Личная корреспонденция из Санкт-Петербурга. 1857–1862 (Шлёцер) - страница 76

Война или мир? Кавур[659] поставил Италию на голову. Луи, этот экспортер либеральных идей, все еще молчит; Австрия покорилась судьбе; Россия мобилизует четыре армейских корпуса на западе, я, правда, не думаю, для того, чтобы действовать агрессивно, но, чтобы таким же образом надоедать Австрии, как и та надоедала ей во время Восточной войны. Россия не может сделать много: вопрос с отменой крепостного права! Плохие финансы! Константин, говорят, проповедует в Италии войну[660]. Если бы слышали, что Кавур говорит в Турине иностранным послам, его следовало бы посчитать сумасшедшим, или — ?

Теперь же Вам всего доброго, мои дорогие добрые Шлёцеры! Все выше — между нами. В этот момент Гроте лежит у меня на диване и покуривает свои приятные сигары.

8 марта

Шлейниц позавчера написал Вертерну: «Сердечно кланяйтесь Шлёцеру; я неоднократно вспоминал о нем. Я полагаю, что его дипломатическая весна скоро закончится; здесь постоянный недостаток в политических сотрудниках. Я вскоре сам напишу Шлёцеру». Письмо пришло почтой, отсюда несколько неопределенные впечатления. Вероятно, «весна» обозначает «начальную ступень дипломатии», таким образом, это означает, что меня продвинут по службе. Тем не менее, я не думаю, что он придумает для меня нечто значительное; Шлейницу приходится думать о сотне просителей, и для Вены уже почти известно, что определен Харри Арним[661].
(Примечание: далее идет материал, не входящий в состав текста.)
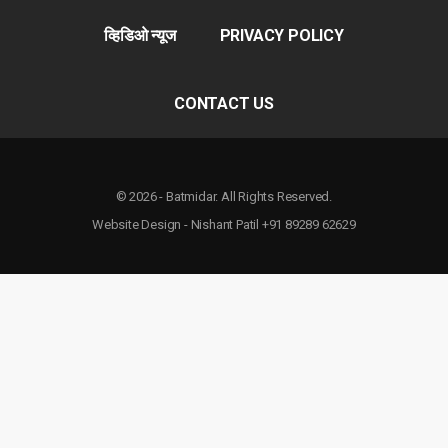
व्हिडिओ न्यूज
PRIVACY POLICY
CONTACT US
© 2026 - Batmidar. All Rights Reserved.
Website Design - Nishant Patil +91 89289 62629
Послезавтра уезжают Хопе и Баринг[662], которые прибыли сюда по причине займа, напрасного мероприятия. Из-за современных политических обстоятельств они согласились взять на себя заём только на самых выгодных для себя условиях. В понедельник, напротив, приезжает Магнус[663], чтобы заключить договоры с Томсоном и Бонаром[664].

Петербург, 22 марта 1859

Дорогой Шлёцер,

сегодня день рождения принца-регента[665]; Лоэн, Вертерн и я неожиданно были приглашены на званый завтрак к пожилой императрице. Она говорила со мной о нашем отце по-матерински и с большим соболезнованием[666]. Вообще, за те четыре недели, что Вертеры отсутствовали, люди здесь стали чрезвычайно добрыми; меня приглашали почти всегда en petit comité[667]. Сегодня мы с Лоэном и Вертерном обедаем у графини Ферзен. В общем же работы хватает.

Бисмарк выехал вчера вечером из Берлина. О своем будущем я ничего пока не знаю. На том основании, что я тут в течение почти двух лет исполнял обязанности первого секретаря, я не могу претендовать на то, чтобы после отъезда Вертерна стать по-настоящему первым. Моей настоящей дипломатической карьере лишь два с четвертью года, некоторые уже в ней по десять лет, и не могут остаться без внимания. Было бы, конечно, не очень приятно, если бы у меня под носом был бы поставлен еще кто-то, но я не стал бы удивляться.